◆ ФРАГМЕНТ СТРАНИЦЫ:
= = = = =
Сегодня весь день наши мысли были заняты сумасбродством князя Паллагониа, но эти его дурачества были
совсем другими, чем те, о которых мы читали и слышали. Ведь и при величайшем правдолюбии
человек,
который пытается
рассказать другим о каком-нибудь абсурде, оказывается в затруднительном положении: он силится
дать понятие о нем, тем самым придавая абсурду определенное
значение,
тогда как на самом деле
абсурд –
пустельга с претензией
выдать себя за
что-то. Тут я
должен предпослать еще одно
соображение, а именно: ни самое пошлое, ни самое прекрасное не
может непосредственно
восходить к одному-единственному человеку, к одной-единственной эпохе, при внимательном отношении и в том и в другом
можно проследить родословную.
= = = = =
◆ ОБЯЗАТЕЛЬНОЕ ЗАДАНИЕ 1: Преобразуйте строки записей в нумерованный список, начиная с самого начала записей и заканчивая строкой с «genus: Amelanchier» включительно. Пустые строки не включайте.
= = = = =
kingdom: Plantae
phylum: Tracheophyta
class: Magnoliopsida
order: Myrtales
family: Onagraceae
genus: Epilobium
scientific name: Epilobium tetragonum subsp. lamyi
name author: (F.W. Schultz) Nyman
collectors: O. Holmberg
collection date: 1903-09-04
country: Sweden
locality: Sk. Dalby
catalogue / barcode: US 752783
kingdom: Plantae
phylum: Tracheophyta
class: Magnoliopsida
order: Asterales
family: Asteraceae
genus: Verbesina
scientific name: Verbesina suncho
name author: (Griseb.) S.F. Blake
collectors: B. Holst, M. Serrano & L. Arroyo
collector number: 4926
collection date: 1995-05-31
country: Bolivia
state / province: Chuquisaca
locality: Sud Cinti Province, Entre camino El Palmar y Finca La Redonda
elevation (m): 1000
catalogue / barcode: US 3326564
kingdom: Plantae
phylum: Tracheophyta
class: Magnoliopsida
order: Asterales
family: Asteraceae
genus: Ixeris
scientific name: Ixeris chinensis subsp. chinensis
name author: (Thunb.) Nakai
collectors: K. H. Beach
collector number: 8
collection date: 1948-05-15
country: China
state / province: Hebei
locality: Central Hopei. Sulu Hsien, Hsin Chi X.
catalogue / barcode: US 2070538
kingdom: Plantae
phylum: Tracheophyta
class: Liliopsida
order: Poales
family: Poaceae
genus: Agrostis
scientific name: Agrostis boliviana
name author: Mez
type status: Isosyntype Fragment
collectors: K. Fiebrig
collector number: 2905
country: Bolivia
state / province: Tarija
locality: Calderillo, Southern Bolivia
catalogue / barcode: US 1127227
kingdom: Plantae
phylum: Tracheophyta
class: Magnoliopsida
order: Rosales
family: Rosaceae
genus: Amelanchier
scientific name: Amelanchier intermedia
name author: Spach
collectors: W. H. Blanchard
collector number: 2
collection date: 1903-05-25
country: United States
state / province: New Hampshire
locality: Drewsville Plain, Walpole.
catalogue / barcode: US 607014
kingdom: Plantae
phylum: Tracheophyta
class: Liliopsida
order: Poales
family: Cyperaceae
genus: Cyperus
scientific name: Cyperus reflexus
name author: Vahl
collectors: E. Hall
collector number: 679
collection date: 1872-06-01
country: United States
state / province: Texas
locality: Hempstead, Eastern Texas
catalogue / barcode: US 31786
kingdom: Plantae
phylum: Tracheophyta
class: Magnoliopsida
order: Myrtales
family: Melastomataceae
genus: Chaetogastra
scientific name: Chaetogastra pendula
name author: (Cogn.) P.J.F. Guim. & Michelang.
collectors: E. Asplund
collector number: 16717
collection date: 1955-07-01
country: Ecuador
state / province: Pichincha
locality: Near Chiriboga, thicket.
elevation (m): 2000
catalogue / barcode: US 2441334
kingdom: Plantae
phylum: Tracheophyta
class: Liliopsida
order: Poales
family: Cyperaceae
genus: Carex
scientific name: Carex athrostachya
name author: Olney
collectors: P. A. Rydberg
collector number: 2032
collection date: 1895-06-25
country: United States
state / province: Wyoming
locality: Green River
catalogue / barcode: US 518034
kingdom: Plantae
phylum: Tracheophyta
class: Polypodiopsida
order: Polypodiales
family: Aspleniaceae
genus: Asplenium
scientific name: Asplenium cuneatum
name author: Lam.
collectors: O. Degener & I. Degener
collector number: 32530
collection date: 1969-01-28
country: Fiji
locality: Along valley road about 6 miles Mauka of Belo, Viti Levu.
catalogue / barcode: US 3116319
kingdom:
= = = = =
◆ ОБЯЗАТЕЛЬНОЕ ЗАДАНИЕ 2: Чем, согласно фрагменту страницы, весь день были заняты «наши мысли»?

◆ ПОЛНЫЙ ОТВЕТ 1:
1. kingdom: Plantae
2. phylum: Tracheophyta
3. class: Magnoliopsida
4. order: Myrtales
5. family: Onagraceae
6. genus: Epilobium
7. scientific name: Epilobium tetragonum subsp. lamyi
8. name author: (F.W. Schultz) Nyman
9. collectors: O. Holmberg
10. collection date: 1903-09-04
11. country: Sweden
12. locality: Sk. Dalby
13. catalogue / barcode: US 752783
14. kingdom: Plantae
15. phylum: Tracheophyta
16. class: Magnoliopsida
17. order: Asterales
18. family: Asteraceae
19. genus: Verbesina
20. scientific name: Verbesina suncho
21. name author: (Griseb.) S.F. Blake
22. collectors: B. Holst, M. Serrano & L. Arroyo
23. collector number: 4926
24. collection date: 1995-05-31
25. country: Bolivia
26. state / province: Chuquisaca
27. locality: Sud Cinti Province, Entre camino El Palmar y Finca La Redonda
28. elevation (m): 1000
29. catalogue / barcode: US 3326564
30. kingdom: Plantae
31. phylum: Tracheophyta
32. class: Magnoliopsida
33. order: Asterales
34. family: Asteraceae
35. genus: Ixeris
36. scientific name: Ixeris chinensis subsp. chinensis
37. name author: (Thunb.) Nakai
38. collectors: K. H. Beach
39. collector number: 8
40. collection date: 1948-05-15
41. country: China
42. state / province: Hebei
43. locality: Central Hopei. Sulu Hsien, Hsin Chi X.
44. catalogue / barcode: US 2070538
45. kingdom: Plantae
46. phylum: Tracheophyta
47. class: Liliopsida
48. order: Poales
49. family: Poaceae
50. genus: Agrostis
51. scientific name: Agrostis boliviana
52. name author: Mez
53. type status: Isosyntype Fragment
54. collectors: K. Fiebrig
55. collector number: 2905
56. country: Bolivia
57. state / province: Tarija
58. locality: Calderillo, Southern Bolivia
59. catalogue / barcode: US 1127227
60. kingdom: Plantae
61. phylum: Tracheophyta
62. class: Magnoliopsida
63. order: Rosales
64. family: Rosaceae
65. genus: Amelanchier

◆ ПОЛНЫЙ ОТВЕТ 2: Сумасбродством князя Паллагониа.